Workflow orchestration

Most real-world workflows involve multiple steps, represented as a directed acyclic graph (DAG). LEXIS executes such workflows across both HPC schedulers and Cloud systems.

This is powered by Apache Airflow, extended with adaptors to HEAppE for HPC job submission and distributed data interface to enable seamless data staging.

LEXIS offers also declarative workflow specification based on YAML, see LEXIS Workflow Definition.

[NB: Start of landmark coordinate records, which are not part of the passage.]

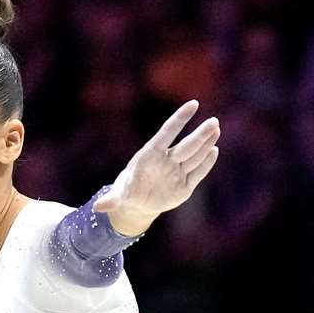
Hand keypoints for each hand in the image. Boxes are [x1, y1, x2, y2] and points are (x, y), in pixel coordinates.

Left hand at [93, 100, 220, 231]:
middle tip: (213, 121)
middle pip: (185, 146)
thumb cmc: (127, 192)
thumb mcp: (117, 197)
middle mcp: (166, 161)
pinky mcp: (185, 186)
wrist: (138, 204)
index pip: (167, 134)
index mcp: (149, 157)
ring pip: (194, 156)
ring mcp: (177, 172)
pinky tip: (214, 151)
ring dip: (206, 144)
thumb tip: (98, 207)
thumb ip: (111, 200)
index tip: (193, 105)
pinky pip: (198, 173)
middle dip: (199, 135)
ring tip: (216, 129)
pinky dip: (206, 164)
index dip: (179, 120)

Identity, access, and security

The LEXIS management core ensures secure identity and access management. It supports: - single sign-on based on OIDC and Keycloak - delegated authentication with European federated identities (MyAccessID and EUDAT B2ACCESS), - role-based access control - RBAC.

Security follows a “zero trust” and “security by design” approach. The modular architecture relies on REST APIs, OAuth 2.0, OpenID Connect and custom RBAC management.

Automated data management

The Distributed Data Infrastructure (DDI) provides unified way for managing data across distributed resources. It enables automatic data transfers between locations during workflows and provides easy user access through the Portal and the APIs. It leverages centralised metadata index and unified API for data transfers based on iRODS and its HTTP API.

See details here: Distributed Data Infrastructure.

Data upload and download

Users can: - upload and download data via resumable HTTPS (Portal), - transfer data directly via iRODS.

Once indexed in the DDI, data is accessible in the LEXIS Platform. - data are stored on each resources provider in an iRODS zone - only metadata are mirrored to a central index - data can be staged from iRODS to HPC and back - ingestion from external resources is supported - data management in web interface and CLI with Py4Lexis

This design ensures seamless integration with various HPC providers, conforming to the resource allocation policies and access management.

FAIR data and EUDAT integration

LEXIS supports FAIR principles (Findable, Accessible, Interoperable, Reusable) by enforcing DataCite 4.5 standard for published datasets, provides convenient access methods for easy data download as well as unique identifiers which can be used for further referencing.

Resource allocation and accounting

The LEXIS Platform adapts to the resource allocation and accounting models of connected resources providers.

Each LEXIS project groups users and resource allocations. Projects are strictly isolated between each other, access is granted only per user request and acceptance by the project owner.

More information: Resource management and accounting.